Uncompromising and prodigious, Kittler's works evinced an analytical 
force that came with unsparing lucidity. Few contrived accounts could 
match his astute autopsies. Kittler embraced history from both ends 
and wrung from it meanings that analytical amateurs could never 
fathom. At home with Pink Floyd and Pynchon, Volta and Virilio, 
Edison and Euclid, Helmholz and Heidegger, Shannon and the 
pre-Socratics, Foucault and Frege, Turing and Thucydides, Wagner and 
Weiner, etc,. Kittler dissected history with exacting precision. 
Under the veneers of comfortable historiography, Kittler discerned 
systems and unscrambled ciphers that identified not mere 
archaeological tidbits but the anatomy and circulatory systems for 
the mobilization of discourses increasingly inscribed by technologies 
whose effect would radically alter our 'so-called' (one of his 
favorite phrases) communication horizon.
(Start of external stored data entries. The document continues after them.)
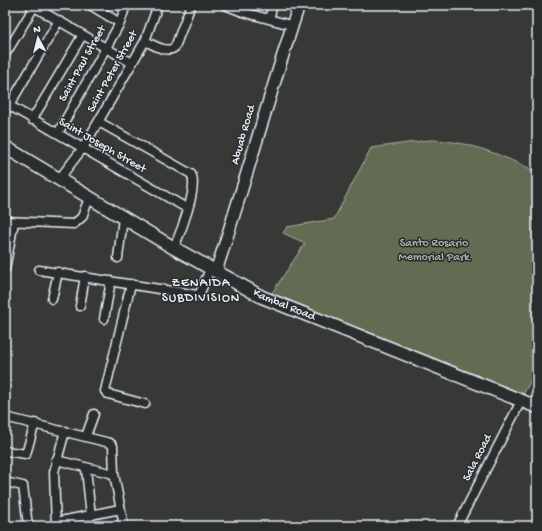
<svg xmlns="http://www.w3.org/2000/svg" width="542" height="531" font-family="'Gochi Hand',sans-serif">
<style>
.green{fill:#626c52;stroke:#a5aea5}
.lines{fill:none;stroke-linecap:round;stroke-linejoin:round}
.minor-casing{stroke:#e8f1f8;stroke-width:11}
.tertiary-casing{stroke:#e8f1f8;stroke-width:14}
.secondary-casing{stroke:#e8f1f8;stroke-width:15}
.minor{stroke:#2a2d2e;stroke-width:8}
.tertiary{stroke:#2a2d2e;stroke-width:11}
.secondary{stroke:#2a2d2e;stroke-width:12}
.labels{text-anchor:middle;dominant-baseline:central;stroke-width:3;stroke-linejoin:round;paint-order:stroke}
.street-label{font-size:12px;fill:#e8f1f8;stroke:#2a2d2e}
.park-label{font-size:12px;fill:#acb5ad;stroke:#2a2d2e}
.neighbourhood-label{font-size:13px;letter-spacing:1px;fill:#e8f1f8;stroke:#2a2d2e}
</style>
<rect width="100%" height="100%" fill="#383936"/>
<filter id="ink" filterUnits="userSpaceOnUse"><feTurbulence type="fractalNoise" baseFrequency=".025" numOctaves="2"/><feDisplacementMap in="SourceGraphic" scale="8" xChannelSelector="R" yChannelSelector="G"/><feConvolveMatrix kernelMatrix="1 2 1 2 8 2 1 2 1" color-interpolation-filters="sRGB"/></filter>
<g filter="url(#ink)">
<path class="green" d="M 429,140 C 467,140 504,156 537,172 L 537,368 L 521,399 L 268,299 L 305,243 L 283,233 L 287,227 L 334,219 L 371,148 Z"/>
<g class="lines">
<defs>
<path id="minor" d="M 31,5 L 132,63
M 90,5 L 120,23
M 225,5 L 243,12 L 287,24
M 269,19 L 273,5
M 145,41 C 154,45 167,54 175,47 L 191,5
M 5,55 L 34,7
M 5,103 L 188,209
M 9,106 L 58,22
M 32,120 L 82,36
M 99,122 L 191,174 C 199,186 180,234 174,248
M 58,133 L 120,23 L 126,5
M 59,179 L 83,148 L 145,41 L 158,5
M 5,221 L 74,224 L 82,217 L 89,198
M 118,258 L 123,218
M 5,269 L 14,222
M 39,270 L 197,295 L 200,293 L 210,269
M 131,284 L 105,391 L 108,394 L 145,404
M 52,299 L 58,272
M 80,306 L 85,276
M 104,319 L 111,281
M 5,417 L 110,443 L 113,446 L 114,474 L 124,526
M 86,436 L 94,414
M 5,451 L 26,454 L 35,423
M 56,460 L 114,474
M 86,469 L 91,516
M 5,482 L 23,486 L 28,526
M 56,522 L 120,509
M 56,526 L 54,472 L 65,431
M 457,526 L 521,401"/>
<path id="tertiary" d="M 216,271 C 245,183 270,93 299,5"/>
<g id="secondary">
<path id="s1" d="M 5,147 L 174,248 L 262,297 L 537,407"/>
</g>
</defs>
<use href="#minor" class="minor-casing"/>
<use href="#tertiary" class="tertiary-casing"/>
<use href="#secondary" class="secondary-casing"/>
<use href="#minor" class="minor"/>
<use href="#tertiary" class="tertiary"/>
<use href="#secondary" class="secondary"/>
</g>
</g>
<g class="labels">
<g class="street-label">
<text transform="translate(83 64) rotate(-61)">Saint Paul Street</text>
<text transform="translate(113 72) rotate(-61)">Saint Peter Street</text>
<text transform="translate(244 135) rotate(-74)">Abuab Road</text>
<text transform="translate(102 146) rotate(30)">Saint Joseph Street</text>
<text stroke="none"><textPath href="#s1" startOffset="321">Kambal Road</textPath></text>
<text transform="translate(478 458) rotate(-63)">Sala Road</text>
</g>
<g class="park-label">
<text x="434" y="244">Santo Rosario<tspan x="434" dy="14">Memorial Park</tspan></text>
</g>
<g class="neighbourhood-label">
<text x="201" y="283">ZENAIDA<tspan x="201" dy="15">SUBDIVISION</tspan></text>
</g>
</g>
<rect width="542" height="531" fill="none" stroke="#2a2d2e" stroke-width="20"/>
<rect x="10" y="10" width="522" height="511" fill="none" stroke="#e8f1f8" stroke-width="1.5" filter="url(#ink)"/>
<g transform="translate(38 38) rotate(353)" stroke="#2a2d2e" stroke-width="3" paint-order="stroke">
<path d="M0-3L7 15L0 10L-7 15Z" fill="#e8f1f8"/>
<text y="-6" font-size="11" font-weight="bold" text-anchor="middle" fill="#e8f1f8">N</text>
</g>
</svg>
He knew so well the link 
between militarism and media, power and information, philosophy and 
poetry, reading and really reading. 

His wit was often obscure, his arguments targeted with intimidating 
precision, his ideas formidable and elucidated with the kind of 
certainty that remain a challenge to anyone representing themselves 
as media historians or theorists. No one in our field can avoid the 
continuing reverberations of his ideas, the on-going influence of the 
many scholars who have followed, studied with, or have seriously 
studied his work.

Years ago at the Ars Electronica conference InfoWar, Paul Virilio 
participated remotely by videoconference. Just after, I spoke with 
Kittler who said in his reluctant English "he always brings water to 
my eyes." Well, we were outside the Brucknerhaus smoking at the time 
so maybe it was just a little smoke in the eyes. Nah. It wasn't then 
for him and it isn't now for all of us.